Go through the material and set down every line without alteration.

RECORDS SUPPLIED:
[Start of Attachment]

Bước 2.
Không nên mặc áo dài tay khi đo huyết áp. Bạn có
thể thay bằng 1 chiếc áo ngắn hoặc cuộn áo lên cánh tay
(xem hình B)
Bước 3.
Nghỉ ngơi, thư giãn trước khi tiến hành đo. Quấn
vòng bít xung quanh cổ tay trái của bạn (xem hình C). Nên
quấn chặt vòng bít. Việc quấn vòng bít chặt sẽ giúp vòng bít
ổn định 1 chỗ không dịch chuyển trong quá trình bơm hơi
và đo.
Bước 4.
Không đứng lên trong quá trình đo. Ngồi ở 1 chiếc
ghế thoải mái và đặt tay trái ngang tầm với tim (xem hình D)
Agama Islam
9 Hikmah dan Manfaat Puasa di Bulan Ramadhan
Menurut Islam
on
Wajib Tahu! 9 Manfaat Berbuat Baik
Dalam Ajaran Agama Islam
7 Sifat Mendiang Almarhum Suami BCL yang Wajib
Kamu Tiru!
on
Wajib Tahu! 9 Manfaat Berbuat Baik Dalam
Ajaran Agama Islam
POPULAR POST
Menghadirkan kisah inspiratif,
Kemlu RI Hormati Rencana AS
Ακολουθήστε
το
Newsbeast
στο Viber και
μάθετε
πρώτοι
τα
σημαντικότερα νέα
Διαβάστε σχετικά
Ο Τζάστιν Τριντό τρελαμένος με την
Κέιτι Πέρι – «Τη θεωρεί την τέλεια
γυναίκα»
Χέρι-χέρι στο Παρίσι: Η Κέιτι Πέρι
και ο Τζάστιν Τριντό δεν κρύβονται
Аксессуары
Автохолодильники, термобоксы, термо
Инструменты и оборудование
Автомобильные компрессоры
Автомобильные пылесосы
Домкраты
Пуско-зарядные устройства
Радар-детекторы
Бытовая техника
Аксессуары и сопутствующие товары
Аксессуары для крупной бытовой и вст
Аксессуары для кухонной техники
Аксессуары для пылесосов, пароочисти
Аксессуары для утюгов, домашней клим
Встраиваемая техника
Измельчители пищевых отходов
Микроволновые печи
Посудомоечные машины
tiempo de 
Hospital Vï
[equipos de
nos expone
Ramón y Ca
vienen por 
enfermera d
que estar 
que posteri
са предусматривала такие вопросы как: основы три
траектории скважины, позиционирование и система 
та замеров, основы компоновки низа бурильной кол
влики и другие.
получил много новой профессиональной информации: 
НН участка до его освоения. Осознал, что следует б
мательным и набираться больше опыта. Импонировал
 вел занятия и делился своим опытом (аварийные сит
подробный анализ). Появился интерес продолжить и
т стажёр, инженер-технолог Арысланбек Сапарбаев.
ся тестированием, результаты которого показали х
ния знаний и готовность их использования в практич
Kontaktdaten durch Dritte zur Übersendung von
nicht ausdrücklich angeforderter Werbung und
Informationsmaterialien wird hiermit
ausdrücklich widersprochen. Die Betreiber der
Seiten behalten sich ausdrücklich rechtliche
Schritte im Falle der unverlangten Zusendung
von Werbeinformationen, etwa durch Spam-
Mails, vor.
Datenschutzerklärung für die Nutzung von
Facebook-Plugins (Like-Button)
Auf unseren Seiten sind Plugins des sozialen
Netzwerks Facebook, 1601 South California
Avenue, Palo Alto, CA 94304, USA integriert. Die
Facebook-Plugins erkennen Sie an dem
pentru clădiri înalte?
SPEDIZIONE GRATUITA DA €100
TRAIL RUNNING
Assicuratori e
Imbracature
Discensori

[End of Attachment]

WRITTEN SOLUTION:
Bước 2.
Không nên mặc áo dài tay khi đo huyết áp. Bạn có
thể thay bằng 1 chiếc áo ngắn hoặc cuộn áo lên cánh tay
(xem hình B)
Bước 3.
Nghỉ ngơi, thư giãn trước khi tiến hành đo. Quấn
vòng bít xung quanh cổ tay trái của bạn (xem hình C). Nên
quấn chặt vòng bít. Việc quấn vòng bít chặt sẽ giúp vòng bít
ổn định 1 chỗ không dịch chuyển trong quá trình bơm hơi
và đo.
Bước 4.
Không đứng lên trong quá trình đo. Ngồi ở 1 chiếc
ghế thoải mái và đặt tay trái ngang tầm với tim (xem hình D)
Agama Islam
9 Hikmah dan Manfaat Puasa di Bulan Ramadhan
Menurut Islam
on
Wajib Tahu! 9 Manfaat Berbuat Baik
Dalam Ajaran Agama Islam
7 Sifat Mendiang Almarhum Suami BCL yang Wajib
Kamu Tiru!
on
Wajib Tahu! 9 Manfaat Berbuat Baik Dalam
Ajaran Agama Islam
POPULAR POST
Menghadirkan kisah inspiratif,
Kemlu RI Hormati Rencana AS
Ακολουθήστε
το
Newsbeast
στο Viber και
μάθετε
πρώτοι
τα
σημαντικότερα νέα
Διαβάστε σχετικά
Ο Τζάστιν Τριντό τρελαμένος με την
Κέιτι Πέρι – «Τη θεωρεί την τέλεια
γυναίκα»
Χέρι-χέρι στο Παρίσι: Η Κέιτι Πέρι
και ο Τζάστιν Τριντό δεν κρύβονται
Аксессуары
Автохолодильники, термобоксы, термо
Инструменты и оборудование
Автомобильные компрессоры
Автомобильные пылесосы
Домкраты
Пуско-зарядные устройства
Радар-детекторы
Бытовая техника
Аксессуары и сопутствующие товары
Аксессуары для крупной бытовой и вст
Аксессуары для кухонной техники
Аксессуары для пылесосов, пароочисти
Аксессуары для утюгов, домашней клим
Встраиваемая техника
Измельчители пищевых отходов
Микроволновые печи
Посудомоечные машины
tiempo de 
Hospital Vï
[equipos de
nos expone
Ramón y Ca
vienen por 
enfermera d
que estar 
que posteri
са предусматривала такие вопросы как: основы три
траектории скважины, позиционирование и система 
та замеров, основы компоновки низа бурильной кол
влики и другие.
получил много новой профессиональной информации: 
НН участка до его освоения. Осознал, что следует б
мательным и набираться больше опыта. Импонировал
 вел занятия и делился своим опытом (аварийные сит
подробный анализ). Появился интерес продолжить и
т стажёр, инженер-технолог Арысланбек Сапарбаев.
ся тестированием, результаты которого показали х
ния знаний и готовность их использования в практич
Kontaktdaten durch Dritte zur Übersendung von
nicht ausdrücklich angeforderter Werbung und
Informationsmaterialien wird hiermit
ausdrücklich widersprochen. Die Betreiber der
Seiten behalten sich ausdrücklich rechtliche
Schritte im Falle der unverlangten Zusendung
von Werbeinformationen, etwa durch Spam-
Mails, vor.
Datenschutzerklärung für die Nutzung von
Facebook-Plugins (Like-Button)
Auf unseren Seiten sind Plugins des sozialen
Netzwerks Facebook, 1601 South California
Avenue, Palo Alto, CA 94304, USA integriert. Die
Facebook-Plugins erkennen Sie an dem
pentru clădiri înalte?
SPEDIZIONE GRATUITA DA €100
TRAIL RUNNING
Assicuratori e
Imbracature
Discensori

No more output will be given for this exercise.